Exercise brief.
What follows is a set of records. Repeat every one of them exactly.

Dataset entries.
· · ·

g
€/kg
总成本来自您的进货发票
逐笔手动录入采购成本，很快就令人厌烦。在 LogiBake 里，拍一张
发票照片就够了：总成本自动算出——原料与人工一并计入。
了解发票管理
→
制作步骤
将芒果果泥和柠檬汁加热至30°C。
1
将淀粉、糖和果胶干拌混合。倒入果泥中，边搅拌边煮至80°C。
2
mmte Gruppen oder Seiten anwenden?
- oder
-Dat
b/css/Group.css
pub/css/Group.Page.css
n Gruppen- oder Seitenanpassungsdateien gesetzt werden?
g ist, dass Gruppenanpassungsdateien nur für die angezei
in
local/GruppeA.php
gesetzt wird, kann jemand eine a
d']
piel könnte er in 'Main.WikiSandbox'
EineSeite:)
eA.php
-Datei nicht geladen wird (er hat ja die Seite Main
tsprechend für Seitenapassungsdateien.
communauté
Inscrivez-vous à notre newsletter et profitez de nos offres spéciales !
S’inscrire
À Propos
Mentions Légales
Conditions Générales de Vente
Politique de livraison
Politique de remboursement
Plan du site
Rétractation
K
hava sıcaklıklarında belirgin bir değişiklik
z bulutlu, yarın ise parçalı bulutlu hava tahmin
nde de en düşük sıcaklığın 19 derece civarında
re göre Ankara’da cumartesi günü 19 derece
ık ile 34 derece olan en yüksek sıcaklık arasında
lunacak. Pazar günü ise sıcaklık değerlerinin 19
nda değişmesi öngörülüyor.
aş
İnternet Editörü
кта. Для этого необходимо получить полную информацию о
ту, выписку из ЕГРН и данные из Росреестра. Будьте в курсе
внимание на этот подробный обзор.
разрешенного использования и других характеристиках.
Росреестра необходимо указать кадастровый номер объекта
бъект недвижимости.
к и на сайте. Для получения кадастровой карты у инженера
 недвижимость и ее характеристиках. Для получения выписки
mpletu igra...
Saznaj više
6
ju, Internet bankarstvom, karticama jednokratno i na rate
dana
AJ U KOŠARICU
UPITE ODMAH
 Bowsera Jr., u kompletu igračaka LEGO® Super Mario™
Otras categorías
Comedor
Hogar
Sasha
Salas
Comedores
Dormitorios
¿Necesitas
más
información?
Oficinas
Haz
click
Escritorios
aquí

· · ·

Answer to this exercise.
g
€/kg
总成本来自您的进货发票
逐笔手动录入采购成本，很快就令人厌烦。在 LogiBake 里，拍一张
发票照片就够了：总成本自动算出——原料与人工一并计入。
了解发票管理
→
制作步骤
将芒果果泥和柠檬汁加热至30°C。
1
将淀粉、糖和果胶干拌混合。倒入果泥中，边搅拌边煮至80°C。
2
mmte Gruppen oder Seiten anwenden?
- oder
-Dat
b/css/Group.css
pub/css/Group.Page.css
n Gruppen- oder Seitenanpassungsdateien gesetzt werden?
g ist, dass Gruppenanpassungsdateien nur für die angezei
in
local/GruppeA.php
gesetzt wird, kann jemand eine a
d']
piel könnte er in 'Main.WikiSandbox'
EineSeite:)
eA.php
-Datei nicht geladen wird (er hat ja die Seite Main
tsprechend für Seitenapassungsdateien.
communauté
Inscrivez-vous à notre newsletter et profitez de nos offres spéciales !
S’inscrire
À Propos
Mentions Légales
Conditions Générales de Vente
Politique de livraison
Politique de remboursement
Plan du site
Rétractation
K
hava sıcaklıklarında belirgin bir değişiklik
z bulutlu, yarın ise parçalı bulutlu hava tahmin
nde de en düşük sıcaklığın 19 derece civarında
re göre Ankara’da cumartesi günü 19 derece
ık ile 34 derece olan en yüksek sıcaklık arasında
lunacak. Pazar günü ise sıcaklık değerlerinin 19
nda değişmesi öngörülüyor.
aş
İnternet Editörü
кта. Для этого необходимо получить полную информацию о
ту, выписку из ЕГРН и данные из Росреестра. Будьте в курсе
внимание на этот подробный обзор.
разрешенного использования и других характеристиках.
Росреестра необходимо указать кадастровый номер объекта
бъект недвижимости.
к и на сайте. Для получения кадастровой карты у инженера
 недвижимость и ее характеристиках. Для получения выписки
mpletu igra...
Saznaj više
6
ju, Internet bankarstvom, karticama jednokratno i na rate
dana
AJ U KOŠARICU
UPITE ODMAH
 Bowsera Jr., u kompletu igračaka LEGO® Super Mario™
Otras categorías
Comedor
Hogar
Sasha
Salas
Comedores
Dormitorios
¿Necesitas
más
información?
Oficinas
Haz
click
Escritorios
aquí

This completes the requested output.